The hell it wasn't. All that debt would have been held by somebody. It may not have been bundled up in CDOs, but look what happened to Countrywide - they went under (or, I guess, technically force onto BofA by the government) because they held on to their own paper. Even still the bulk of the writedowns have yet to occur, and the taxpayers will end up picking up the tab for all that garbage the GSEs hoovered up.
>Also it's not political, my dyed in the wool republican finance teacher/boss spoke about how glass steagal was grudgingly useful, before the crisis hit. It isn't a theory propagated during the crisis, it's a theory substantiated by the crisis.
He has no way of knowing that. The problem with economics is it isn't in any way a science. For nearly every position you can take on an issue you'll find respected economists on both sides looking at the same data and drawing different conclusions.
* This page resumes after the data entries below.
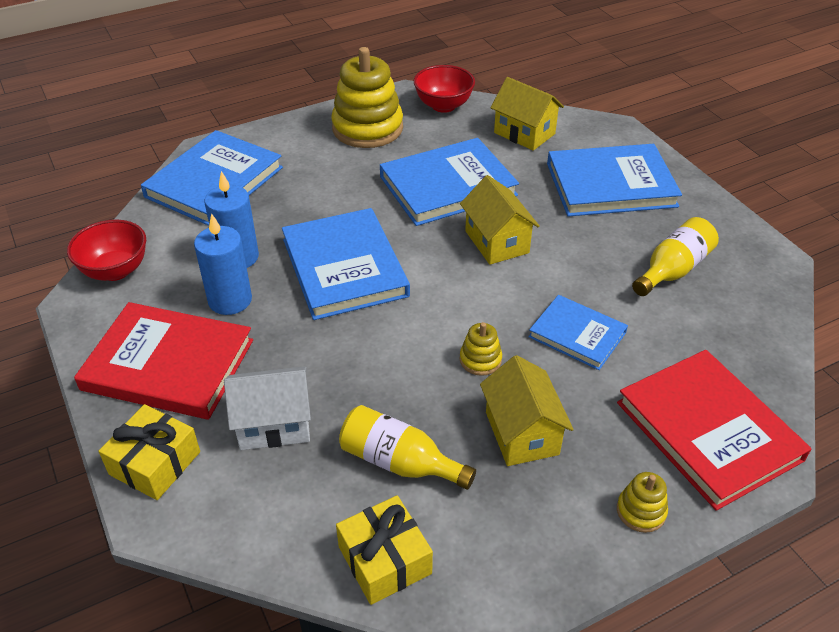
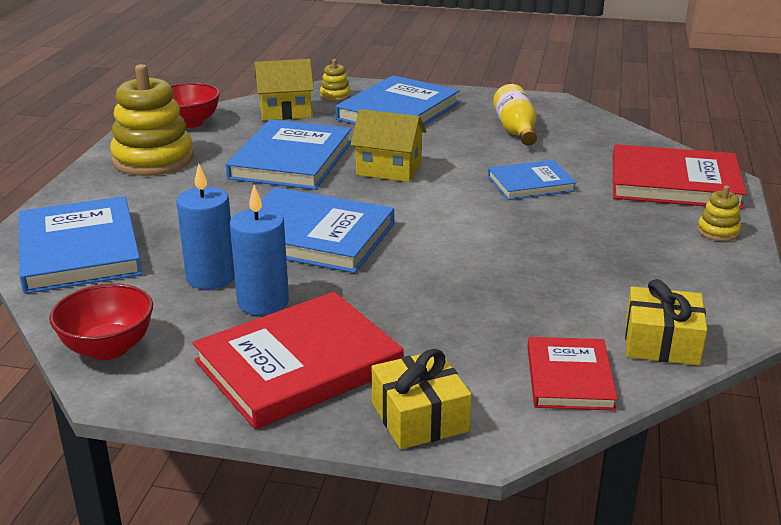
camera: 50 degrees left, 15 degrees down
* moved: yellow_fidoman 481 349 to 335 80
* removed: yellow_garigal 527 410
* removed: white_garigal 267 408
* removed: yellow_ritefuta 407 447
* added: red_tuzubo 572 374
I'm not saying there's no logic in that position, just that the idea the whole problem was Glass-Steagal is only getting a lot of play in the media because it dovetails nicely with "those ebil greedy banksters" talking points on the left.
Your steps to the Crisis are off a bit. You see the re bubble was and is still being deflated. That would have only hit American banks primarily, and it would have been a slowdown only - if that was all that happened.
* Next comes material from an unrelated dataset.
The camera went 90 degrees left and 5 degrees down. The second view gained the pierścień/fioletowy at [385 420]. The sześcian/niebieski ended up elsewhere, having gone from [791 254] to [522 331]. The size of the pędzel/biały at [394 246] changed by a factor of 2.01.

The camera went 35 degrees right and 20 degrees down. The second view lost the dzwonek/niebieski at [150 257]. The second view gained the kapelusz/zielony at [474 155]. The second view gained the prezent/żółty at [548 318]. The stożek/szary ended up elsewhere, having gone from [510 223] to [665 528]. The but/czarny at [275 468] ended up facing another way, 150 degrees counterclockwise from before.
What you are forgetting ignoring, is that the mortgages were only fuel for the CDO market. That market was powers bigger, completely levered and so the smallest misstep meant outsized failures.
On top of this you had yet more instruments piled on, where people made just plain betson market outcomes.
Oh yeah, the swaps were also insuring far more than what the underlings were worth too.
So the real estate bubble wasn't big enough to create a crisis - for that we needed CDOs and CDSs to lever the bubble.
And a lot of those write downs have happened, the banks has their PE ratios and the rest crushed in 08. They took most of their hits.
All they have now is shadow inventory, which they can't afford to let onto the market because it would depress housing prices further.
This when some Americans are too broke to live in tents :)
For the glass steagal bit, sorry but right now your aim to be above the debate is making you take a stand based on what you think is a talking point.
It's your perception that it's a talking point, but in that case why my example was someone who was on the other side of the evil banker discussion, who was saying that glass steagal was good.
And this was even before the predicted outcome - rapacious irresponsibility, was proven. While you may want to be above the debate, it's not a talking point. It's more like a strongly substantiated theory.
>For the glass steagal bit, sorry but right now your aim to be above the debate is making you take a stand based on what you think is a talking point.
Either I've been unclear or you seem to have misinterpreted what I said. When you say "It isn't a theory propagated during the crisis, it's a theory substantiated by the crisis," I can see why you think that. It doesn't mean I don't think you're wrong. I do. And I do think it's a talking point - you write as if this was all settled, and it's not.
And my point about economics as a pseudo science was really a long winded way of saying your assertion that "my dyed in the wool republican finance teacher/boss spoke about how glass steagal was grudgingly useful, before the crisis hit" carries the same intellectual weight as "The guy who runs the local sandwich shop has a sister whose brick-layer husband think glass steagal is useful"
Fixing the LIBOR is one of the (if not the) biggest thefts in history.
Free-market capitalism is a joke. Deregulation and corporate socialism has led to a dysfunctional society ruled by a kleptocratic elite.